July 22, 2012
Interview: Brother Ali
Brother Ali sounds tired. It’s not surprising. The Minneapolis MC is speaking to us from Bergen, Norway at the end of a European tour on which near-enough the whole crew from Rhymesayers — Ali’s label — has come down with a chest infection that spread among them like wildfire.
“I got it first,” he explains, the infection’s lasting effects still audible in his voice. “Then everybody else got it. Grieves and Budo, who are the openers on the tour, they had to go home. I’m back about 90 per cent, probably.”
Perhaps it’s the illness or the rigours of touring, but there’s a note of restlessness to the tone of a man best known for conscientious and sharply observed lyrics, and questions dealing with subjects outside those he feels necessary to discuss illicit tersely clipped responses.
Questions about touring with rap legend Rakim receive a curt, “Yeah, it was great.” And hip hop’s recorded history — a topic on which it would have seemed Ali would be willing to go back-and-forth all day — also coaxes little response.
“There’re too many to name, you know?” he says, cutting himself short after mentioning Boogie Down Productions and the back catalogue of Public Enemy.
Yet get Ali on a subject he feels to be pertinent, and he springs to life. It’s hip hop’s importance to society, not his love of it, that Ali believes to be the more discussion-worthy area.

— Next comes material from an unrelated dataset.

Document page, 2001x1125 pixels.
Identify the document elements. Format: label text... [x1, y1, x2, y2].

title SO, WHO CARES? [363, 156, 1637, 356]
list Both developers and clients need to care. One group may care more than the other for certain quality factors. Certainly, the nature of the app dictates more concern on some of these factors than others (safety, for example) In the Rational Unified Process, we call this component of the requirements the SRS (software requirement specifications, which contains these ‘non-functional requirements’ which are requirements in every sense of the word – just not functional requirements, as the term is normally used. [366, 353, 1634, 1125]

“The voice of the people who have been kept invisible — that’s what hip hop means,” he states, matter-of-factly. “It’s the opportunity for us to hear stories and voices of people that have been socially engineered not to know. And so all [hip hop records] are important. I love all of rap, you know?”
Ali is equally vocal about the messages in his own work, and what he strives to achieve when creating it. The title of his upcoming album, Mourning In America And Dreaming In Color, refers to an infamous Reagan campaign ad known as ‘Morning In America’, and encompasses all the connotations the name suggests.
“It’s a socio-political message kind of album. I have songs on there that are my definitive statements about life in the industrialised world. The people at the top — the power elite — have sucked all the resources up to the top, and the old social structures that we’ve had have failed us. So now we’ve found a situation where we need to create new ones; create new alliances; have new ideas and new energy.”
Conspiratorial it may all sound, but Ali has been ploughing this particular lyrical furrow his whole career, and it hasn’t gone unnoticed in the corridors of power. His defiant, confrontational 2007 single, ‘Uncle Sam Goddamn’, caused a stir when its accompanying video clocked over a million views online. Ears pricked up in the US Department of Homeland Security, and Ali became marked.
“I was in Australia playing shows,” he explains. “And the promoter wired money home to Rhymesayers’ bank account. The Department of Homeland Security froze that transaction and seized the money, and I had to register with them, give them everybody’s names that perform and travel with me.”
The problems continued. A short time later, Ali was kicked off a tour with a “famous hip hop group” due to the tour’s “corporate sponsor” fearing his outspoken nature. Is he willing to name either group or sponsor?
“Nah, it doesn’t matter,” he replies, restlessly. “The group definitely doesn’t matter — it wasn’t their choice. And the sponsor doesn’t matter, because it’s not important which company we’re talking about. They all behave the same way. They see to it that music that challenges their stronghold doesn’t get played; doesn’t get heard; is ignored.”
It’s obvious the questions have riled him, and after saying his piece Ali returns to his shell. Subsequent talk about whether the provocative ‘Letter To My Countrymen’ will open the new album (it will) or the influence an extended period of homelessness had on his writing provoke little more than one-line answers or rehearsed platitudes from him.
Most questions about his personal life are fobbed off with references to various albums of his on which each particular issue is dealt with, and it becomes clear that everything this man wishes to express is done so — vigorously and in detail — through his music. He’s not snappy with us (in fact, his tone is largely calm and amicable throughout); he just feels he’s said all that needs to be said. About Mourning In America which is out in August, he says, “It’s my favourite thing I’ve ever done.” Clearly, you’ll have to wait till then to get the best of Ali.